To date, positive mental health has been shown to associate with both sociodemographic and psychological factors. Guo et al. [12] reported that e.g., better family’s financial situation, female gender, experienced social trust and higher level of satisfaction on self-appearance were associated with higher positive mental health. Similarly, better financial situation of the family, higher parental educational level and intact family background was associated with higher positive mental health, ‘flourishing’, in a population-based study of Finnish adolescents [13]. Beyond sociodemographic factors, higher self-esteem, character strengths and experience of social participation have all been reported to associate with both hedonic and eudaimonic perspectives of positive mental health, as better well-being and functioning in individual level but also as part of social environment by prosocial behavior [1620].

Self-esteem, referring to person’s sense of self-worth, is a well-reported determinant of subjective well-being. High self-esteem is associated with better subjective well-being [21], higher life satisfaction, positive affect, meaning in life and subjective vitality [16] and it predicts success and well-being in life domains such as relationships, work, and health [22]. Self-esteem is considered as relatively stable but definitely not immutable trait. Within life trajectory it typically increases within age, already seen in the transition from adolescence to adulthood [22,23]. It can be strengthened through personal traits but also by healthy interpersonal relationships as well as collective social experiences within larger groups of people, e.g., in school and society [23].

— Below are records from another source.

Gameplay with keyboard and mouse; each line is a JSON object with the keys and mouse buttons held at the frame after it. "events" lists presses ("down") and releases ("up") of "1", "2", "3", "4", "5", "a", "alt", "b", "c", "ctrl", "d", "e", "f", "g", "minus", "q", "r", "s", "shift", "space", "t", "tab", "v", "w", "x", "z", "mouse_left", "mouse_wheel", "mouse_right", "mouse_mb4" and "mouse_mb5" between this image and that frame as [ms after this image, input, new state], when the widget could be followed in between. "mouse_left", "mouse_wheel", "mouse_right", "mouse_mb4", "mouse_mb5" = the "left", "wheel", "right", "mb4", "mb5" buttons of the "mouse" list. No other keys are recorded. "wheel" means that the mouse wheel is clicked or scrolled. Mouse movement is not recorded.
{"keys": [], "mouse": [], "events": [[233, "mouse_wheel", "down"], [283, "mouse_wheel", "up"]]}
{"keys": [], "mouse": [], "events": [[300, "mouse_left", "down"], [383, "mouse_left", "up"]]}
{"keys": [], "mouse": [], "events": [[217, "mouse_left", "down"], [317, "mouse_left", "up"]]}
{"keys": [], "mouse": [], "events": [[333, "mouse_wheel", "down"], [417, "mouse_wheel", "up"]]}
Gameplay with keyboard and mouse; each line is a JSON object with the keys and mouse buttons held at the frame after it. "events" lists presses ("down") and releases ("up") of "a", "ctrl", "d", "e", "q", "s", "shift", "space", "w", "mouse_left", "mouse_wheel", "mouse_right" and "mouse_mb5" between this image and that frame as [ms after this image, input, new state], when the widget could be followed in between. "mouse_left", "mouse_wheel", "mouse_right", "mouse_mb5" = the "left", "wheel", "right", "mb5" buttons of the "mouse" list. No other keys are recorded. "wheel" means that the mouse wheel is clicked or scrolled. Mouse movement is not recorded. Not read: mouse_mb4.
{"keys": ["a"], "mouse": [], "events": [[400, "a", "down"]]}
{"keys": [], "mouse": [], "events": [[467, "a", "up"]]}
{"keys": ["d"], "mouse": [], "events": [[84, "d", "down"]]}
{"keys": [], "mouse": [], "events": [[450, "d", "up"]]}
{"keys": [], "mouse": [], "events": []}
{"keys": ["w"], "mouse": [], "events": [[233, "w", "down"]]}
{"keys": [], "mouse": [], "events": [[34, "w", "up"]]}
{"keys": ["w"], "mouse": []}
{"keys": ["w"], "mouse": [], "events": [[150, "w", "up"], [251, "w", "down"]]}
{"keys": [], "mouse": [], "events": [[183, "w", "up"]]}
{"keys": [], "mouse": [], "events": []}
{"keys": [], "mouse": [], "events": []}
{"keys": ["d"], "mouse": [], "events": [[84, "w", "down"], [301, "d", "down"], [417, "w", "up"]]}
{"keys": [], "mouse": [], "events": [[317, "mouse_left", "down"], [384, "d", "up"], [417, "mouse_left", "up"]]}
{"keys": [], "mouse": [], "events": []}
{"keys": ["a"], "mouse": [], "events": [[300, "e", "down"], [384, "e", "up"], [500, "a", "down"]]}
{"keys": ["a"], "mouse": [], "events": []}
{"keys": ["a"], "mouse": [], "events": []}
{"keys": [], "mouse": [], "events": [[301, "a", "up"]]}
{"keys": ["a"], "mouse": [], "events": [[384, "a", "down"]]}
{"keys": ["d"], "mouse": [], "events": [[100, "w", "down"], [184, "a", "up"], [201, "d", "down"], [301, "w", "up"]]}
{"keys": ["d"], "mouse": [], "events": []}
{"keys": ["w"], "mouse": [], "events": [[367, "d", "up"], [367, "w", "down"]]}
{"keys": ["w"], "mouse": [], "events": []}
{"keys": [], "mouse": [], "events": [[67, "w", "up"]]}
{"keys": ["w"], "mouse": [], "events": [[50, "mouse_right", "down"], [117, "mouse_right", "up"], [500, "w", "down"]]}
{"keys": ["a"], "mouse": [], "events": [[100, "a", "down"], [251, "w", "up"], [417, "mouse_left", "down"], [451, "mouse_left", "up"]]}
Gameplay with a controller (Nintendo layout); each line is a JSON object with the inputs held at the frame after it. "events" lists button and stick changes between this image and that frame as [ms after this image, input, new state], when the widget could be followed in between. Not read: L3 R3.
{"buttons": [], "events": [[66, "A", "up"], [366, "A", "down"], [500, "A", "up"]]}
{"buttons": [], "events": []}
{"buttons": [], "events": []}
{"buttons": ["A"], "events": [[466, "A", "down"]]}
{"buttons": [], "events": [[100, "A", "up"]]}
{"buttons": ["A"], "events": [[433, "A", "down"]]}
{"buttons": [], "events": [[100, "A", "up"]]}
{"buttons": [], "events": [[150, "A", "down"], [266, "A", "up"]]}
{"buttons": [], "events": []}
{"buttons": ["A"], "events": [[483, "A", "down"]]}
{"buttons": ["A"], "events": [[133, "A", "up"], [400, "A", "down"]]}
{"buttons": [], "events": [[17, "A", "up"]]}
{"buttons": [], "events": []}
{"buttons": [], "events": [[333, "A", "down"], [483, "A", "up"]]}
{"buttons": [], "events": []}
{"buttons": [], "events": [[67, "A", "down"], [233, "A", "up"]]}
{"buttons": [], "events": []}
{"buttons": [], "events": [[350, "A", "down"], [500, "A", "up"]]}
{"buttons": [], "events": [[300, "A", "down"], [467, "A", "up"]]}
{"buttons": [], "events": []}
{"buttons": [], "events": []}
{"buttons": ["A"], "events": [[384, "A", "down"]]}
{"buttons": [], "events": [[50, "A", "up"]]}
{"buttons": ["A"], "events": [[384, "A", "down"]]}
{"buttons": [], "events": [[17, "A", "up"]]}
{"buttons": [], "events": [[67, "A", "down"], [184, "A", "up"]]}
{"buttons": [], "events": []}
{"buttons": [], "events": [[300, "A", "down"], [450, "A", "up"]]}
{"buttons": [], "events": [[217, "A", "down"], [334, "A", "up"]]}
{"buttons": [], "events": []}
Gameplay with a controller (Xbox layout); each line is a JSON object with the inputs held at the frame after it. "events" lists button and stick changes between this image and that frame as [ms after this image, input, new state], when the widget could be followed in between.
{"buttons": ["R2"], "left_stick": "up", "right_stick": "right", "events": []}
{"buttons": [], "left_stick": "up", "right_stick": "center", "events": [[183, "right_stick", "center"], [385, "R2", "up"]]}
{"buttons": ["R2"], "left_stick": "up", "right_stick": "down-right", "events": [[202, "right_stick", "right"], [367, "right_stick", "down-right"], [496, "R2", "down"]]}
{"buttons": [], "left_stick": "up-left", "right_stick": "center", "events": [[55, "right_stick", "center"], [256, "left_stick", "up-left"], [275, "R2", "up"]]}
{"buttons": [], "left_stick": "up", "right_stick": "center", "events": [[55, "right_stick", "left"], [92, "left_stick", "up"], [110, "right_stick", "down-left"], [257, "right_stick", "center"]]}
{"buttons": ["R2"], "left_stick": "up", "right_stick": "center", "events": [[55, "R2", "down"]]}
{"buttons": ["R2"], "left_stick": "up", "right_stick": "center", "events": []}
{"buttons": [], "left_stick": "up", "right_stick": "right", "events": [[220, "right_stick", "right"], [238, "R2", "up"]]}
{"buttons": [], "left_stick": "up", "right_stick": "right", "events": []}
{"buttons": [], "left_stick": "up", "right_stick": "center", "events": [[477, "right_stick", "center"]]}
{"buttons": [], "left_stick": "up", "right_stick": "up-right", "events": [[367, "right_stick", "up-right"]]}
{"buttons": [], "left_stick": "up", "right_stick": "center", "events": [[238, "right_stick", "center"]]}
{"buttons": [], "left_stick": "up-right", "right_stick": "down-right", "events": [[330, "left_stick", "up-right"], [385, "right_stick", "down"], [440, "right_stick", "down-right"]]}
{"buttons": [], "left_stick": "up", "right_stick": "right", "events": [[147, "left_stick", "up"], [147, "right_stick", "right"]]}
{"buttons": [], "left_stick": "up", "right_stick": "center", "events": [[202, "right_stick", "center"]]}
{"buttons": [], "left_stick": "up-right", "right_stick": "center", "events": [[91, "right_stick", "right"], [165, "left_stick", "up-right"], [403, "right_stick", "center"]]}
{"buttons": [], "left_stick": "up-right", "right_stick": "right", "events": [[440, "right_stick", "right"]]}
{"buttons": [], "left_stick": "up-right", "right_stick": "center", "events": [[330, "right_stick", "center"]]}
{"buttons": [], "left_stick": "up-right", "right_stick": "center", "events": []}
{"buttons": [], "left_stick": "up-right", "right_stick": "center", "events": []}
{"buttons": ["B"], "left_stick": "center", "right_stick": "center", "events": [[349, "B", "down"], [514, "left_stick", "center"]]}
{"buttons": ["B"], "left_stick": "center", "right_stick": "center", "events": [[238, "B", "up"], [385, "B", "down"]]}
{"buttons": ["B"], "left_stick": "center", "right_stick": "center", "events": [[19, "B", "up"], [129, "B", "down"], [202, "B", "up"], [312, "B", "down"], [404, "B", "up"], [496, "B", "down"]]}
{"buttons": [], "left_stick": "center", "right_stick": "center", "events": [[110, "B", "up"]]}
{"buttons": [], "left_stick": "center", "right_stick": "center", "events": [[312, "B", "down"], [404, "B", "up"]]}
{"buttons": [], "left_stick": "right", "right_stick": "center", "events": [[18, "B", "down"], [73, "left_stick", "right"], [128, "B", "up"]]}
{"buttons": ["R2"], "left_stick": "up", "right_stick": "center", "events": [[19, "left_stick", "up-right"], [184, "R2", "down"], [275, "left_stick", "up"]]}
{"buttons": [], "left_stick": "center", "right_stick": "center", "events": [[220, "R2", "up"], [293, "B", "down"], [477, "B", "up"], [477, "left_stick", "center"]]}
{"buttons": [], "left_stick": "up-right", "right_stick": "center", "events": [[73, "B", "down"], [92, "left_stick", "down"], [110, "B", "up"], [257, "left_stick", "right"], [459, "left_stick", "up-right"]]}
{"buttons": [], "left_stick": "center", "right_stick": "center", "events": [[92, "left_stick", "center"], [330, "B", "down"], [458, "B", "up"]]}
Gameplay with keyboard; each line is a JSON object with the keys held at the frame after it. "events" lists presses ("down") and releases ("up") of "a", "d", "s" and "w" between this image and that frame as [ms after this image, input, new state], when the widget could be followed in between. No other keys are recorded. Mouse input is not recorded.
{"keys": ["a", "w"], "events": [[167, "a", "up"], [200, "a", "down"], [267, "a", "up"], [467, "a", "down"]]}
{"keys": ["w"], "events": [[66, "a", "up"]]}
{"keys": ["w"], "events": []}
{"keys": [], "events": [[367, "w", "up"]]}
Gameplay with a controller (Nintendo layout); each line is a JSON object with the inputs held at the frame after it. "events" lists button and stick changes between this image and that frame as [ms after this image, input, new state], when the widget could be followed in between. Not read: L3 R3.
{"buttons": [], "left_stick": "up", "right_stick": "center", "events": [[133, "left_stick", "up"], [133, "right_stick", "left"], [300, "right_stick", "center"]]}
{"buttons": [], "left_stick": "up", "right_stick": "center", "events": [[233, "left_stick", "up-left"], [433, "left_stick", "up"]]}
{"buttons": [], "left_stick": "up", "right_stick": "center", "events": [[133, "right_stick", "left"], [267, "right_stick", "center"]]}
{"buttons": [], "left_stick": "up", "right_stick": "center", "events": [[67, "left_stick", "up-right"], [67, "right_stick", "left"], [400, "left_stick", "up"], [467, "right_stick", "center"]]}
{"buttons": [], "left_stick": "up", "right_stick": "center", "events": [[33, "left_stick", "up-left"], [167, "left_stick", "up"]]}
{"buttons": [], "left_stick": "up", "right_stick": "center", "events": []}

Social inclusion is a well-recognized determinant of health and especially of mental well-being [24] and it fits well in the arising paradigm of well-being beyond just lack of illness [25]. Social inclusion constitutes from interpersonal relations, community participation as well as sense of being able to influence on one’s own life course and social environment. In the research on adolescence, especially participation has been the focus of interest. Participation in constructive, non-academic activities in school and community has been reported to enhance school engagement and academic achievements, but also other aspects of positive youth development. [26,27] Participation is thought to provide sense of accomplishments and enjoyment, and it has been shown to associate with better general health and well-being in cross-cultural study designs [20]. Previous research report that adolescents involving regularly in after school activities tend to report better health, have healthier lifestyles and less risk-taking behaviour [20] and better mental well-being also in later life [28]. Interestingly, social participation is even shown to have a positive effect on health after controlling for social background suggesting that participation potentially effects across the social spectrum and may even contribute to a reduction in health inequalities [20]. In addition, findings from longitudinal studies indicate that participation in extracurricular activities is associated with better academic engagement in early adulthood. It also provides opportunities for advancing adolescent interpersonal competence. The key mechanism is suggested to be the chance to form positive relationships with peers and adults outside the classroom and inspiring to build positive constructive life plans thus leading to reaching for life goals [27]. In addition, interventions promoting social inclusion in adolescents have been reported successful in reducing health risk behaviors in a longitudinal study design [29].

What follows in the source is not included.